┌─ EXCERPT PROVIDED

Helen Hyder: Real estate doesn’t keep just going up. You know how many times I’m working with a new artist and they give me their work and they tell me their prices—if they can tell me their prices, many of them have no clue, and I ask them,
“What are you basing your price on?”
A typical response might be, “Well…it took me a really long time to make it.”
My response is, “That’s your decision. You can’t base it on a by-hour rate.”

James McElhinney: Well this is one of the things about artistic quality that a lot of people have said, the age of industry, collective bargaining, and the whole idea of the hourly wage has made some kind of abstract equation between the value of something and the amount of time it takes to make it. So you could spend a lifetime making something completely worthless or you could make something magical in a minute. So it’s actually what you’re dealing is what you’re dealing.

Frank Hyder: And I have a warehouse filled with work that I’ve made over 35 years that is powerful, perfectly good, high quality work that didn’t make the market. I did sell lots of work during that time, but there is that storage.

JM: That’s what they call “research”.

└─

## WORK REQUEST A:
In the conversation about pricing artwork, translate this sentence into Spanish: "So you could spend a lifetime making something completely worthless or you could make something magical in a minute."
## WORK REQUEST B:
Return the lines of the rows unchanged, starting at the beginning of the rows and going on through the line with "l''effettivo equipaggiamento del", with both ends included. Leave the pictures out of your answer.

┌─ EXTRACTED ENTRIES

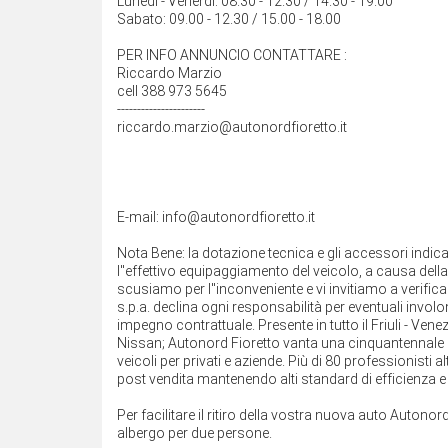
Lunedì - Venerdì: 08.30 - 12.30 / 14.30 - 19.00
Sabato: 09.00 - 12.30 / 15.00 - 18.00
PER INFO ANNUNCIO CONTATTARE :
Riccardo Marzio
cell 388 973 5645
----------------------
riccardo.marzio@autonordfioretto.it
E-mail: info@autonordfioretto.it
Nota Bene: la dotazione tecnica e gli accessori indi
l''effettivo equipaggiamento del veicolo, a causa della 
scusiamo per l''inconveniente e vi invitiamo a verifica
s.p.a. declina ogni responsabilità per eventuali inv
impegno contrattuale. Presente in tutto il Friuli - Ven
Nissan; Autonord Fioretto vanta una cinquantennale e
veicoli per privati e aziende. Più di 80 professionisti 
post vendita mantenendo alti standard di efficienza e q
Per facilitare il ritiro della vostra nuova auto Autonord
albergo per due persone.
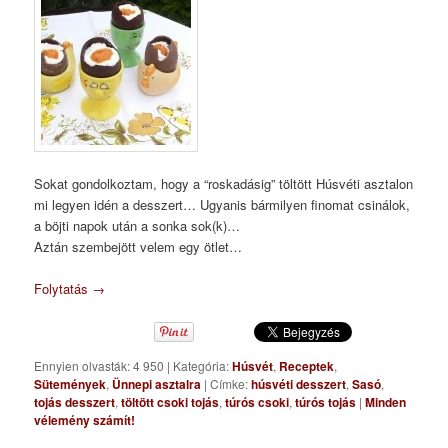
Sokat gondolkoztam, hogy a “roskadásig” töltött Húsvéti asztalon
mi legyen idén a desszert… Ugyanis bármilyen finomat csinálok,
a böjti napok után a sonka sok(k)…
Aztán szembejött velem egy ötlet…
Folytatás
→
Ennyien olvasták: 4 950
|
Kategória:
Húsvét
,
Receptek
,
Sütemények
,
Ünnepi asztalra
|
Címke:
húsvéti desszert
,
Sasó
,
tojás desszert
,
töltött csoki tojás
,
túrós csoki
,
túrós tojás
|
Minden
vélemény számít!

└─

## EXERCISE RESULT A:
Así que podrías pasarte toda una vida haciendo algo que no vale nada, o podrías hacer algo mágico en un minuto.

## EXERCISE RESULT B:
Lunedì - Venerdì: 08.30 - 12.30 / 14.30 - 19.00
Sabato: 09.00 - 12.30 / 15.00 - 18.00
PER INFO ANNUNCIO CONTATTARE :
Riccardo Marzio
cell 388 973 5645
----------------------
riccardo.marzio@autonordfioretto.it
E-mail: info@autonordfioretto.it
Nota Bene: la dotazione tecnica e gli accessori indi
l''effettivo equipaggiamento del veicolo, a causa della 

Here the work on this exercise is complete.